Wednesday, February 27, 2008

Still working on the big WalMart post

It's been kind of hectic around here lately, kids, household, work obligations. Here's a soothing moment from a recent winter hike, though.



I'm working on a long post about WalMart, but I haven't been able to finish it! Here are some other things that I've been reading.

Boston Gal posts a link to this story about a working-class family living in Peabody, Massachusetts (a middle-class town north of Boston).
In the Desmond-Zeuli household, socking away for the future has mostly become a thing of the past. With three children, ages 9, 5, and 4, the bills seem to be adding up to more than the paychecks from Desmond's job as an office administrator in a Wakefield financial services firm and Zeuli's machinist position in Essex.

Grocery shopping has become a hunt for sales, coupons, and generic brands.

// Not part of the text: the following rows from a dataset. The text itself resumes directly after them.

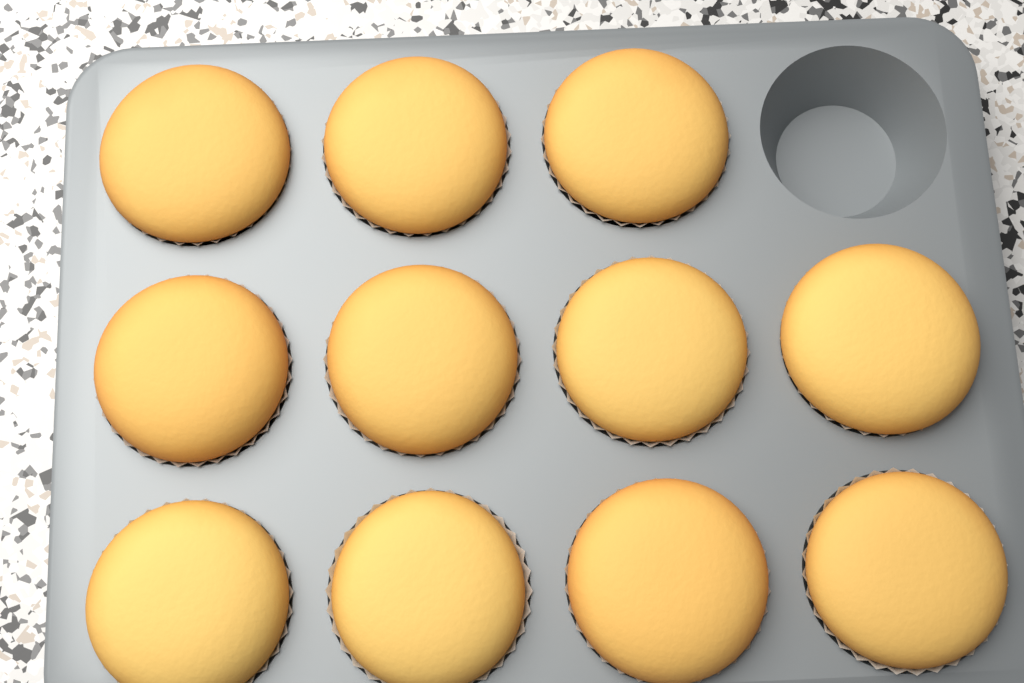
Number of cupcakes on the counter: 11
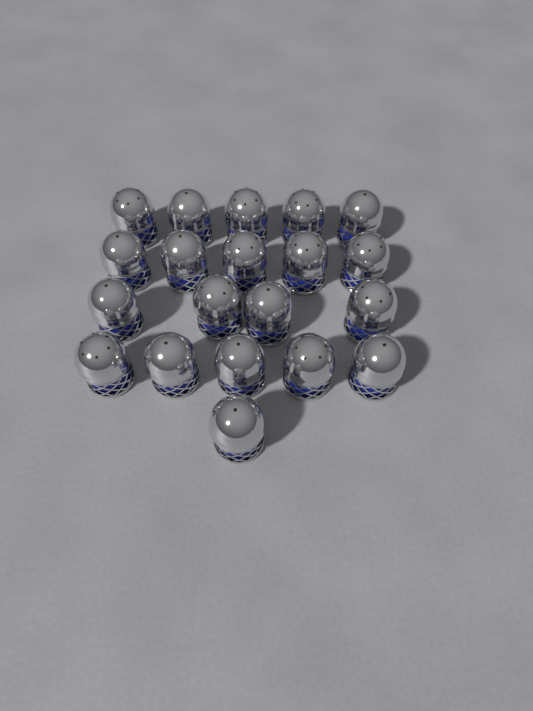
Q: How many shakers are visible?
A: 20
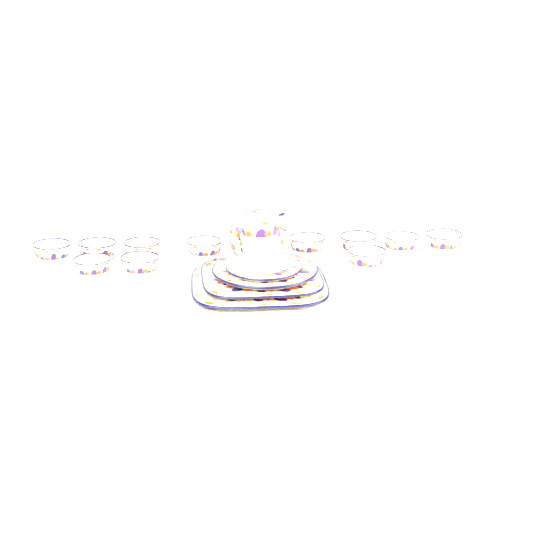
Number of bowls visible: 11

Gone are most snacks for the kids: melted Monterey Jack cheese over nacho chips, a favorite, is a faded memory. Fruit is bought in bulk because it's cheaper.

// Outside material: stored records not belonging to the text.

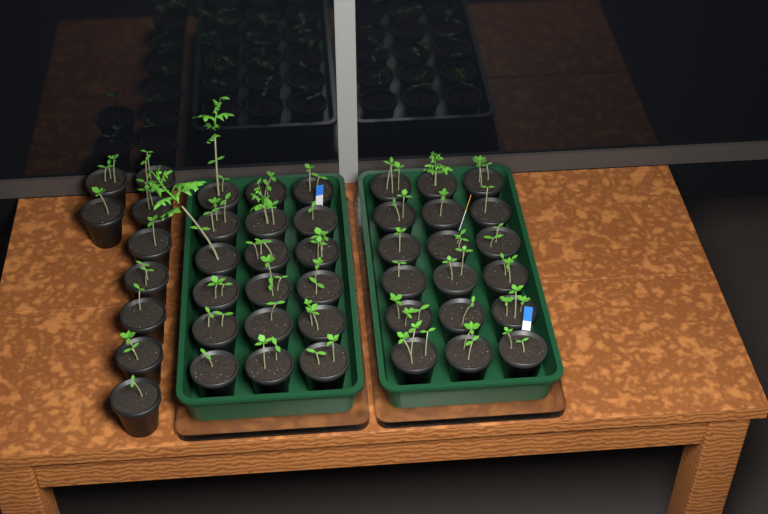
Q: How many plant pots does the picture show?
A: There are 45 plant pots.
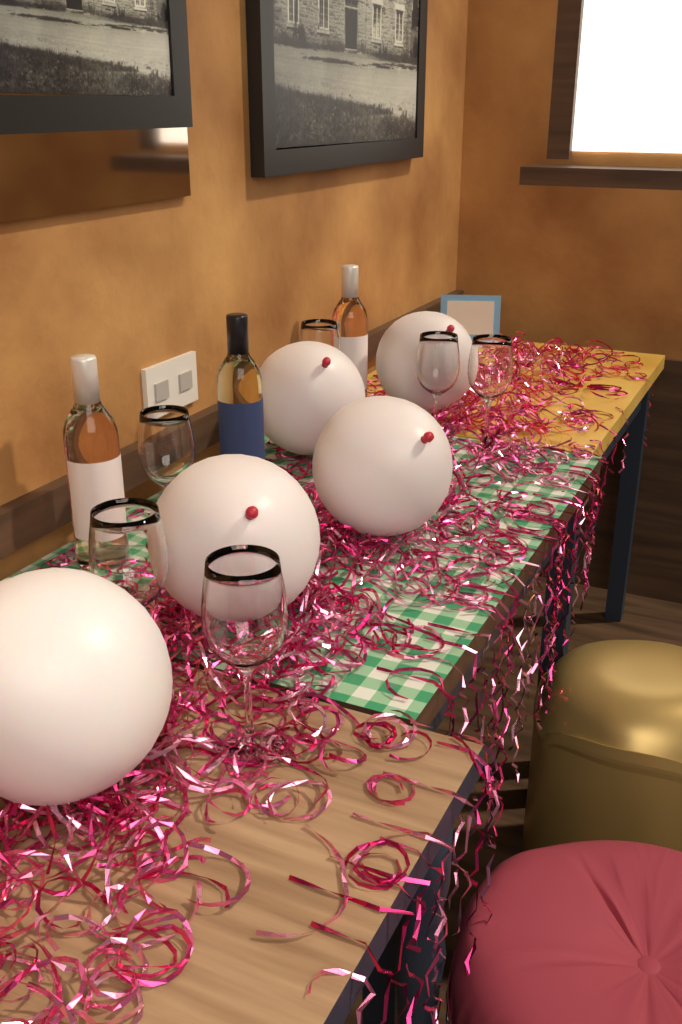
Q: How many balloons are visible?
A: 5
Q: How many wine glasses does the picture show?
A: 6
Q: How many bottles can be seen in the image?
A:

The couple is paying $200 a week for day care and after-school programs, while shouldering $300 monthly car payments on Desmond's 2003 Ford Taurus, which has 90,000 miles on it. And then there is health insurance, car insurance, utility bills, and $1,850 rent on a four-bedroom, two-bath apartment, which includes heat. They are struggling to save for a house, let alone for college.
Like most of Boston Gal's commentators I don't think the numbers quite add up. $60K isn't much money for two full-time people to be earning; if he's a competent machinist and she can run a PC, they should be able to find employment that pays more than $30K each. Also, paying $1,850 in rent on a a $5,000 gross monthly income is on the high side ($1,250 would be the recommended 25%). Finally, there is that pesky cable bill.

Still, the article does a good job showing the impact of higher energy costs on working families: You set up a budget that reflects your priorities (a nice house but only one car, for example), and then oil costs blow a hole right in the side of it.

Of course leave it to the New York Times to tell you just how bad things really are, and how much worse they are going to get:
“The question is, Are you going to get the bad news week after week for 10 years?” he asked. “Or are you going to get the bad news right this year and then you’ll learn to live with the reality that your home is not worth what it was?”
Oh well.

Finally, I've been ruminating on the question of rich or poor. On the one hand, our just-barely-cracking-six-figures household income puts us at about the 85th percentile of US households. On the other hand, we make less than half what the typical family in our town does. We run a pretty tight ship, financially, and we benefit from a pro-family, fairly progressive tax system, but keeping a family of four going on $100,000 a year isn't simple. More about this topic to come.